Von 1584-88, und 1592-97 ging er als Rabbiner nach Poznan und kehrte erst dann, als ihm eine Rabbinerstelle zugesagt wurde endgültig nach Prag zurück, wo er auch 1609 verstarb. Rabbi Löw reformierte grundlegend den Talmudunterricht und schuf Kreise, die sich eindringlich mit der Mischna beschäftigten. Bekannt wurde der Rabbiner vor allem mit seinem Werk ''Gur Arje'', das war eine Erläuterung zu RaSchIs (Salomon ben Isaaks) Pentateuch-Kommentaren. Zu Rabbi Löw's wichtigsten Schülern gehörte u.a. der aus Bayern stammende Talmudist Jom-Tov Lippmann HELLER (1579-1654) und der Historiker David ben Salomon GANS (1541-1613).

David Gans war gewissermaßen ein ''allround'' Genie, nicht nur im religiösen Bereiche, sondern auch in den profanen Wissenschaften, er war Mathematiker, Astronom und Geograph.

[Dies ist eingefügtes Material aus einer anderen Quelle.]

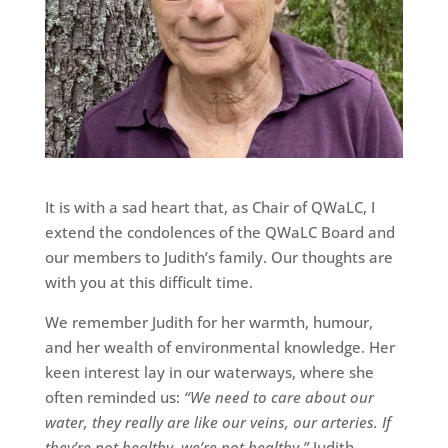
It is with a sad heart that, as Chair of QWaLC, I
extend the condolences of the QWaLC Board and
our members to Judith’s family. Our thoughts are
with you at this difficult time.
We remember Judith for her warmth, humour,
and her wealth of environmental knowledge. Her
keen interest lay in our waterways, where she
often reminded us:
“We need to care about our
water, they really are like our veins, our arteries. If
they’re not healthy, we’re not healthy.”
Judith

In seiner historischen Abhandlung ''Zemach David'' (Sproß Davids) hielt er alle Ereignisse im Prager Ghetto fest. Gans ist auch der Verfasser der astronomischen Schrift ''Nechamat weNaim'' (lieb und angenehm) und verkehrte mit den bedeutendsten Gelehrten seiner Zeit, u.a. mit Johann Kepler und Tycho Brahe. Durch seinen Schüler, David Gans, lernte Rabbi Löw den großen dänischen Astronomen Tycho BRAHE kennen - den Kaiser Rudolph II. nebst anderen an seinen Hof geholt hatte - und wurde mit ihm befreundet.

Und auch noch einen Namen muß ich hier nennen, nämlich Marek Mordechai ben Samuel MAYZL. Der 1528 im Ghetto geborene Kaufmannssohn Mayzl war Primas, Finanzier, Bauherr und Mäzen der Judenstadt, der überdies eine besondere Gabe im Umgang mit Menschen hatte. Er starb 1601 in Prag.

Die Inschrift auf seinem Grabmal besagt eigentlich alles über ihn:

''Seine Barmherzigkeit kannte keine Grenzen, war mit Leib
und Seele wohltätig. Er erbaute ein Heiligtum, einen
Tempel, Bäder und Spitäler, er ließ die Straßen mit
Steinen pflastern, in unserer jüdischen Stadt. Und er
kaufte einen Garten, um dort einen Friedhof anzulegen,
er erbaute ein Versammlungshaus für die Weisen und er
widmete seine Gunst Zehntausenden Gelehrten der Heiligen
Schrift.''

Die 1592 errichtete Synagoge fiel am 21. Juni 1689 einem Brand zum Opfer.